## To-do item
Repeat every entry word for word, skipping the pictures.

## Given entries
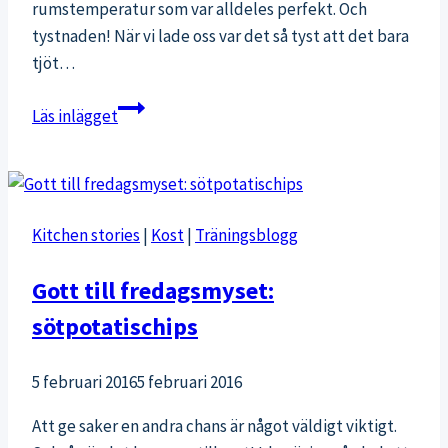
rumstemperatur som var alldeles perfekt. Och
tystnaden! När vi lade oss var det så tyst att det bara
tjöt…
Hemma
Läs inlägget
igen
till
egen
säng
Kitchen stories
|
Kost
|
Träningsblogg
och
goda
Gott till fredagsmyset:
frukostar
sötpotatischips
5 februari 2016
5 februari 2016
Att ge saker en andra chans är något väldigt viktigt.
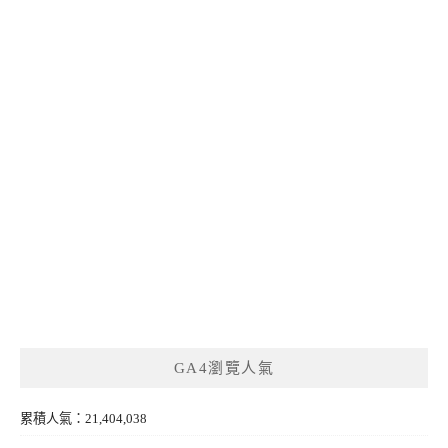
GA4瀏覽人氣
累積人氣：21,404,038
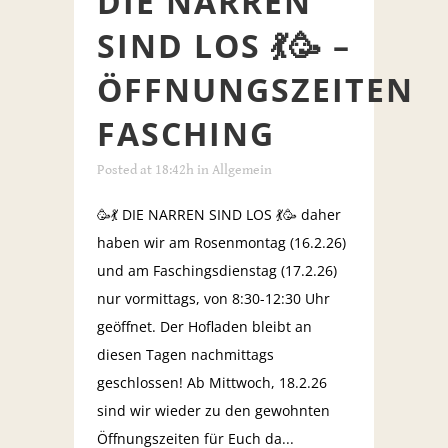
DIE NARREN
SIND LOS 💃🥳 –
ÖFFNUNGSZEITEN
FASCHING
Posted at 18:42h
in
Allgemein
🥳💃 DIE NARREN SIND LOS 💃🥳 daher
haben wir am Rosenmontag (16.2.26)
und am Faschingsdienstag (17.2.26)
nur vormittags, von 8:30-12:30 Uhr
geöffnet. Der Hofladen bleibt an
diesen Tagen nachmittags
geschlossen! Ab Mittwoch, 18.2.26
sind wir wieder zu den gewohnten
Öffnungszeiten für Euch da...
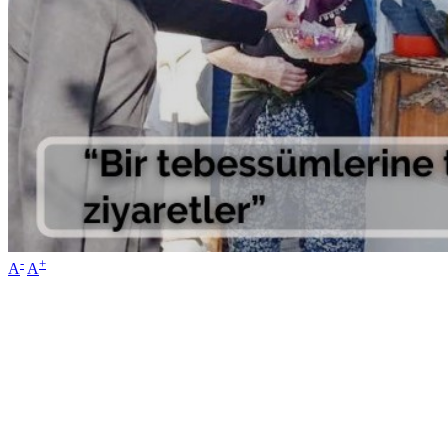
-
+
A
A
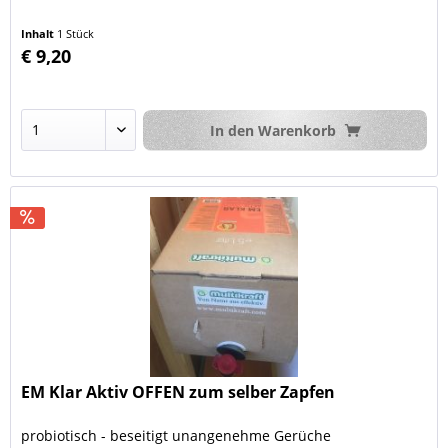
Inhalt
1 Stück
€ 9,20
In den
Warenkorb
EM Klar Aktiv OFFEN zum selber Zapfen
probiotisch - beseitigt unangenehme Gerüche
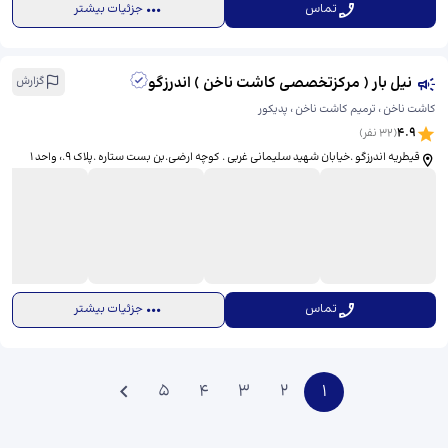
تماس
جزئیات بیشتر
نیل بار ( مرکزتخصصی کاشت ناخن ) اندرزگو
گزارش
کاشت ناخن ، ترمیم کاشت ناخن ، پدیکور
4.9
(
32
نفر)
قیطریه اندرزگو .خیابان شهید سلیمانی غربی . کوچه ارضی.بن بست ستاره .پلاک ۹.، ​واحد 1
تماس
جزئیات بیشتر
5
4
3
2
1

## Answer for this exercise
rumstemperatur som var alldeles perfekt. Och
tystnaden! När vi lade oss var det så tyst att det bara
tjöt…
Hemma
Läs inlägget
igen
till
egen
säng
Kitchen stories
|
Kost
|
Träningsblogg
och
goda
Gott till fredagsmyset:
frukostar
sötpotatischips
5 februari 2016
5 februari 2016
Att ge saker en andra chans är något väldigt viktigt.
GA4瀏覽人氣
累積人氣：21,404,038
DIE NARREN
SIND LOS 💃🥳 –
ÖFFNUNGSZEITEN
FASCHING
Posted at 18:42h
in
Allgemein
🥳💃 DIE NARREN SIND LOS 💃🥳 daher
haben wir am Rosenmontag (16.2.26)
und am Faschingsdienstag (17.2.26)
nur vormittags, von 8:30-12:30 Uhr
geöffnet. Der Hofladen bleibt an
diesen Tagen nachmittags
geschlossen! Ab Mittwoch, 18.2.26
sind wir wieder zu den gewohnten
Öffnungszeiten für Euch da...
-
+
A
A
Inhalt
1 Stück
€ 9,20
In den
Warenkorb
EM Klar Aktiv OFFEN zum selber Zapfen
probiotisch - beseitigt unangenehme Gerüche
تماس
جزئیات بیشتر
نیل بار ( مرکزتخصصی کاشت ناخن ) اندرزگو
گزارش
کاشت ناخن ، ترمیم کاشت ناخن ، پدیکور
4.9
(
32
نفر)
قیطریه اندرزگو .خیابان شهید سلیمانی غربی . کوچه ارضی.بن بست ستاره .پلاک ۹.، ​واحد 1
تماس
جزئیات بیشتر
5
4
3
2
1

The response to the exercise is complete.